Die Bomben, die bis heute in Achim unter der Erde begraben sind, dürften vor allem auf die Luftangriffe auf das benachbarte Bremen und die umliegenden Flugabwehrstellungen durch britische und amerikanische Streitkräfte zurückzuführen sein. Im Achimer Geschichtsheft Nummer 26 hat Lokalhistoriker Reinhard Dietrich die Bombenentschärfung in Bollen zum Anlass genommen, die Angriffe auf die Hansestadt während des Zweiten Weltkriegs genauer zu beschreiben.
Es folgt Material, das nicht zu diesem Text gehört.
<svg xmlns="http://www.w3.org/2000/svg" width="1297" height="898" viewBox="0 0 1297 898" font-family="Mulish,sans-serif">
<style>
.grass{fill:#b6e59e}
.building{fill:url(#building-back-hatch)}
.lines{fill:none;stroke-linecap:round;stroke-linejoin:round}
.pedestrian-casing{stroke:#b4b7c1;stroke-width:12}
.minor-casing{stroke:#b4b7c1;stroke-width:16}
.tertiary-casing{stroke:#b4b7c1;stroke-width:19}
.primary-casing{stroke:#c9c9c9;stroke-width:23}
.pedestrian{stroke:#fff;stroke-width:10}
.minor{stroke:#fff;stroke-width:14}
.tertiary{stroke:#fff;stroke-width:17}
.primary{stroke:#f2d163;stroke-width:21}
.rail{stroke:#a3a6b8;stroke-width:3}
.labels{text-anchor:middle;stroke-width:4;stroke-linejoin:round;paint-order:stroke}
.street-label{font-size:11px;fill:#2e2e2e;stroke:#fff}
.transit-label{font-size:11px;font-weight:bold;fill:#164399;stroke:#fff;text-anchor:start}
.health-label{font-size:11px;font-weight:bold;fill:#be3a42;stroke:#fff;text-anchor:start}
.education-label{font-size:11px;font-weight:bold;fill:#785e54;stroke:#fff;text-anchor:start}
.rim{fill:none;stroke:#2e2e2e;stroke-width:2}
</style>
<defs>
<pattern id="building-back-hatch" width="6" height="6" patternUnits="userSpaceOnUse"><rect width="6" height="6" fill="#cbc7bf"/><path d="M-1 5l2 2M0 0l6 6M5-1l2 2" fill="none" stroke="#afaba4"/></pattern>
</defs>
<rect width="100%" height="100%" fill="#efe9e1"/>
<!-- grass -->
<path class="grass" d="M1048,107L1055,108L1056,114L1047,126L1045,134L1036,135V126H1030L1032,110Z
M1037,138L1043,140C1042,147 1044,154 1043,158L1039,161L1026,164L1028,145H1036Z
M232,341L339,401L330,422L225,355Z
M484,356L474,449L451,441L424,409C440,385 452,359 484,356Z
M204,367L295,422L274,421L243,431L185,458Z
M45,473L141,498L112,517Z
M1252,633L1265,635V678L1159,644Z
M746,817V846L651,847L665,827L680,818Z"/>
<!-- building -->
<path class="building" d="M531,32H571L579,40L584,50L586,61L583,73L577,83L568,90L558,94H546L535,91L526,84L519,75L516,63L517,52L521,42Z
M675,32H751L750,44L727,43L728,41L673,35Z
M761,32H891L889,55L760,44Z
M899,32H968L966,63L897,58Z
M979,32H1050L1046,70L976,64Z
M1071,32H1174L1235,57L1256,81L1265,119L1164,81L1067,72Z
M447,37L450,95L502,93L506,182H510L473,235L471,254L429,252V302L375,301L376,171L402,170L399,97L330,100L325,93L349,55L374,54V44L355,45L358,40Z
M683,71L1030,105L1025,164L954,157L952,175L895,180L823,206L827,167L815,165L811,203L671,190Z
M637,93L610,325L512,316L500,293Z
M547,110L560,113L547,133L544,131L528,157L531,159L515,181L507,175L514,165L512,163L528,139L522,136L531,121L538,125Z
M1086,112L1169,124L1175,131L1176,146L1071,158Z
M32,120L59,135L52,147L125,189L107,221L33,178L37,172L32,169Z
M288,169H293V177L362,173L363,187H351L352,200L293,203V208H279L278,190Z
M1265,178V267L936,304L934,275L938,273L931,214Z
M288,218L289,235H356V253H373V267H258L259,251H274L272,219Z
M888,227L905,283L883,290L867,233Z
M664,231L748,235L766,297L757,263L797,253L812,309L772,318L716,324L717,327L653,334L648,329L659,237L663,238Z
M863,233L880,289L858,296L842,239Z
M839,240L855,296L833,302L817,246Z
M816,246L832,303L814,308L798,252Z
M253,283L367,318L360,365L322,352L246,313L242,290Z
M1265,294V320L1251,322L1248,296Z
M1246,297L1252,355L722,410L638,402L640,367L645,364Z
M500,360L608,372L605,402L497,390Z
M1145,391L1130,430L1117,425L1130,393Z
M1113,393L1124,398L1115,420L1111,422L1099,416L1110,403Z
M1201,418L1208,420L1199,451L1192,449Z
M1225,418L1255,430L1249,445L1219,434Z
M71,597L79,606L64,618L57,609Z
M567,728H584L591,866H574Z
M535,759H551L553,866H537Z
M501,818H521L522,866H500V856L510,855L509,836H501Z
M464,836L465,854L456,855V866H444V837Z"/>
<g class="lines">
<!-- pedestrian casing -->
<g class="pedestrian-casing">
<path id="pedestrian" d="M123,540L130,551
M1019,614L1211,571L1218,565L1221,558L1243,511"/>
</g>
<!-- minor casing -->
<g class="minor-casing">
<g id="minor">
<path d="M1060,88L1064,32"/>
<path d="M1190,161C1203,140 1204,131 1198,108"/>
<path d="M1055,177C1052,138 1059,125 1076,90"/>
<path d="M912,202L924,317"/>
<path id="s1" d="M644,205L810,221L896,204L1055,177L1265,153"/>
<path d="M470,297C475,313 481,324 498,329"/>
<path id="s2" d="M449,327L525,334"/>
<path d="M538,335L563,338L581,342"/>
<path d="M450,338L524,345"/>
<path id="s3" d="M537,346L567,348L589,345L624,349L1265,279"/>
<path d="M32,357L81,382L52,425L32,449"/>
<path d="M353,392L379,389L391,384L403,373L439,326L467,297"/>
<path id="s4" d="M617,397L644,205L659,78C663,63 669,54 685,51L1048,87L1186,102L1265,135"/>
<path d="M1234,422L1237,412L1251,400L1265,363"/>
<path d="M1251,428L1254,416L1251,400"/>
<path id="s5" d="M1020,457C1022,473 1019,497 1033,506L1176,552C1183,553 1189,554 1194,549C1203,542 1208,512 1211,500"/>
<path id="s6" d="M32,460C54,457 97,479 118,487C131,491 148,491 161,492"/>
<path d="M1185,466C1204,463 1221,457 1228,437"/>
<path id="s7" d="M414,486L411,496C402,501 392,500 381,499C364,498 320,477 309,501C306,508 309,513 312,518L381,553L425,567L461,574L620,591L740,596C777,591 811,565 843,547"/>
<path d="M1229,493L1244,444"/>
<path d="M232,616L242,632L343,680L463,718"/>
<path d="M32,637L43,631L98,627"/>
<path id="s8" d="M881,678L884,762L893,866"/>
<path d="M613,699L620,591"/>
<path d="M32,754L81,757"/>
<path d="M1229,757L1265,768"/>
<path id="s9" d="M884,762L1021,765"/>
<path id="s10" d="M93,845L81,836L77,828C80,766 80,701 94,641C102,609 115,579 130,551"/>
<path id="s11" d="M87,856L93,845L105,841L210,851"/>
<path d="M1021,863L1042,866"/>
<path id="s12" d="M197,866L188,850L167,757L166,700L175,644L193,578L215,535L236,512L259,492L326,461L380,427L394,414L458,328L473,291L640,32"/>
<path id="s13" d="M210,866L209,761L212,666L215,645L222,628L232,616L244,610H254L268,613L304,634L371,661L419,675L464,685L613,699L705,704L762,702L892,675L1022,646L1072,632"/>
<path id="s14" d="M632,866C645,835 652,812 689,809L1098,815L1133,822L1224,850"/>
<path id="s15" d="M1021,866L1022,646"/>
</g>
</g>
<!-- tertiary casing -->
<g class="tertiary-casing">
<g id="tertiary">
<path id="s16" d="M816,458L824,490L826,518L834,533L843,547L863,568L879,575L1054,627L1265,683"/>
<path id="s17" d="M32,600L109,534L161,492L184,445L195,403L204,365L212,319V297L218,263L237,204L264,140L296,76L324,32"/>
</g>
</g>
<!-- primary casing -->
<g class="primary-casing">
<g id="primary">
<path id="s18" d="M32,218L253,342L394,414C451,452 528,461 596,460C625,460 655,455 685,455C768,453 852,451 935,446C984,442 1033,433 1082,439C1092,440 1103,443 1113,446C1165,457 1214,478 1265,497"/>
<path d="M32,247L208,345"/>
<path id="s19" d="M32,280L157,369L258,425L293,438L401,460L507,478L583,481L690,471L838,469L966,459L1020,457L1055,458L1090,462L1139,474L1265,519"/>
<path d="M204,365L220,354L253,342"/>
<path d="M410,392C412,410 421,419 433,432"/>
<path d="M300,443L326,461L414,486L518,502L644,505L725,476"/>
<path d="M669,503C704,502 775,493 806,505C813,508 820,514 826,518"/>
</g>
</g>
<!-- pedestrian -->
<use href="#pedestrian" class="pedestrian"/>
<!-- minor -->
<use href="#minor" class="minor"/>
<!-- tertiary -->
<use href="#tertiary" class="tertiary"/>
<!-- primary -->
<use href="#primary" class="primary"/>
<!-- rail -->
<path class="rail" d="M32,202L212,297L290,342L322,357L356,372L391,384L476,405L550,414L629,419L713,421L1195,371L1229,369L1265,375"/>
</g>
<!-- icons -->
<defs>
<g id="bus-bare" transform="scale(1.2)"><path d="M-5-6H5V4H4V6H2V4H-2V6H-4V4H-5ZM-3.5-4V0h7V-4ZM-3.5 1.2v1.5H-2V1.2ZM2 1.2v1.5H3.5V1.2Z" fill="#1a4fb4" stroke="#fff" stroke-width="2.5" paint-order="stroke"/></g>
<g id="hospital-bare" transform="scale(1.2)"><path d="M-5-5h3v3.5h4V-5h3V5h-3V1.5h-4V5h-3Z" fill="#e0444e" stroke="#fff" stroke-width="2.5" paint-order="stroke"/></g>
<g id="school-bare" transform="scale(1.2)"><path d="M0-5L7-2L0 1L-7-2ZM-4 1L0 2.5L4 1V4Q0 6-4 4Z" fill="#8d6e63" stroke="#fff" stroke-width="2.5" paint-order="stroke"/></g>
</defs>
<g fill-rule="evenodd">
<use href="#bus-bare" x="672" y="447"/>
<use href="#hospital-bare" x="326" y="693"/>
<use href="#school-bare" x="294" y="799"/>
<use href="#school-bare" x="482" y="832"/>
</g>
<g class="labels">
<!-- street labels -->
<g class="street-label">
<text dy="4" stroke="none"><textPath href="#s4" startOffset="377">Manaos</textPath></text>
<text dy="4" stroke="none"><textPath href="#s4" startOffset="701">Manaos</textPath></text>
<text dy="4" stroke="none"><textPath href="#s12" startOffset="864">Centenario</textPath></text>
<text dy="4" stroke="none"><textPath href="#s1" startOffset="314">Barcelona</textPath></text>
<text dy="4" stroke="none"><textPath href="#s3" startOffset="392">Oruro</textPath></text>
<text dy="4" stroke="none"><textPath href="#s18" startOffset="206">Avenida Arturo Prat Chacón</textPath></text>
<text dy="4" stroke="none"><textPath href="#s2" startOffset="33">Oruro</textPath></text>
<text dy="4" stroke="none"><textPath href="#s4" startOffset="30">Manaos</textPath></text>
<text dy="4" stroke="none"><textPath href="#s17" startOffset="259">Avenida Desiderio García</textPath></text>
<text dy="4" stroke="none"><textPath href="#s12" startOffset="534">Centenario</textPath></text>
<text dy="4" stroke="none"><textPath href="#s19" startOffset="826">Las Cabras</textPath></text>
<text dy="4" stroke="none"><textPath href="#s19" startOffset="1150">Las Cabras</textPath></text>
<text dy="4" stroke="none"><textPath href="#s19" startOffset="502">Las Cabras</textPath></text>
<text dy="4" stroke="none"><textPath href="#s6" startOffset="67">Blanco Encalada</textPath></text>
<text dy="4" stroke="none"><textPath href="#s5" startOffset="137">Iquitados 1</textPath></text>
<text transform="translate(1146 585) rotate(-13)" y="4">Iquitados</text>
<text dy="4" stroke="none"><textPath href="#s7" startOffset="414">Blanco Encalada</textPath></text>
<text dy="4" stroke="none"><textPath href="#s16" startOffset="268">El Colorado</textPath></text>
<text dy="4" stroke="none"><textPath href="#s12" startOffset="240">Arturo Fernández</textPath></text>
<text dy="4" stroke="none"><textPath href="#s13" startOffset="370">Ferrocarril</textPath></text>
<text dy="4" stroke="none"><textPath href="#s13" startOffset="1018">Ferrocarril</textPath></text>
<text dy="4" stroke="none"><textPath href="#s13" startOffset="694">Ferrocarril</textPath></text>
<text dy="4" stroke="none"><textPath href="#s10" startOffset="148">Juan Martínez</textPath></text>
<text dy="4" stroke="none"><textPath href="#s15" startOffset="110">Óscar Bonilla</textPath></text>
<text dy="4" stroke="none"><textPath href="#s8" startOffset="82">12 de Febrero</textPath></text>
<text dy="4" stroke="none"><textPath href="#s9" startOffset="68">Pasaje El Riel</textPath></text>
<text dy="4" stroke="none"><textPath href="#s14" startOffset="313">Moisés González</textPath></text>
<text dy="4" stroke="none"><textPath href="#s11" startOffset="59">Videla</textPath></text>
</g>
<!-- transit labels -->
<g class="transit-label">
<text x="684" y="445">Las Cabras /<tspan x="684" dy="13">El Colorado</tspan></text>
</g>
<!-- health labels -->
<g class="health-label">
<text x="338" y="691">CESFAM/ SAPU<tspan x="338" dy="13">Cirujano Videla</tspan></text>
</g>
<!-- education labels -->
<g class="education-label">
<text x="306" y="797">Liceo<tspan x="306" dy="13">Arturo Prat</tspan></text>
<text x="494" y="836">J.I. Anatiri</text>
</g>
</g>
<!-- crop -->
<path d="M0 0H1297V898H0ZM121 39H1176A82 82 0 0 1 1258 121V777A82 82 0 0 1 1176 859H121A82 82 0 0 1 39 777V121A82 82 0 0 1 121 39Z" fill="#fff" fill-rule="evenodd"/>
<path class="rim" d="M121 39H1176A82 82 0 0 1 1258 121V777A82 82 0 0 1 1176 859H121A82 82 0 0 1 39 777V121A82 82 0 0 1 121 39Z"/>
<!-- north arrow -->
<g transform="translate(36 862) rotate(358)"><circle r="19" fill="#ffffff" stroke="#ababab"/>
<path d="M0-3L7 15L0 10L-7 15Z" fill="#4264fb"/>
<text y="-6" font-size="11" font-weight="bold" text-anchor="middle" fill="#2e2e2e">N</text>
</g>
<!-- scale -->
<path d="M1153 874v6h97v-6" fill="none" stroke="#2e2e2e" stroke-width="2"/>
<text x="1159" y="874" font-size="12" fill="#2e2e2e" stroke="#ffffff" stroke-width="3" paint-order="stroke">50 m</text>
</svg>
Demnach zählte die Luftpolizei 173 Luftangriffe, bei denen insgesamt knapp 900.000 Bomben abgeworfen worden sind.
Begleitet wurden die Luftschläge von Aufklärungsflügen. Die jeweils vor und nach den Angriffen entstandenen Luftbilder bilden heute die Grundlage für die Arbeit der Kampfmittelbeseitiger. Im aktuellen Fall hat der KBD in die Archive geschaut, weil das Unternehmen Gasunie Versorgungsleitungen zur Verdichterstation in Achim-Embsen verlegen will. Bei der Sichtung der alten Bilder seien nicht nur Krater an den Stellen gefunden worden, an denen Bomben explodiert sind, sondern auch schwarze Punkte, die auf Blindgänger hindeuten könnten, erklärt Sprecherin Schönewolff. Eine Räumfirma habe daraufhin die Stellen vor Ort genauer untersucht und festgestellt, dass dort tatsächlich etwas unter der Erde liegt. Es gilt als ziemlich sicher, dass es sich tatsächlich um Blindgänger handelt. "Aber man weiß nicht: Ist das eine kleine oder eine große Bombe?", sagt Schönewolff. "Was ist es für ein Zünder?" All das müssen die Experten am 9. Juni herausfinden.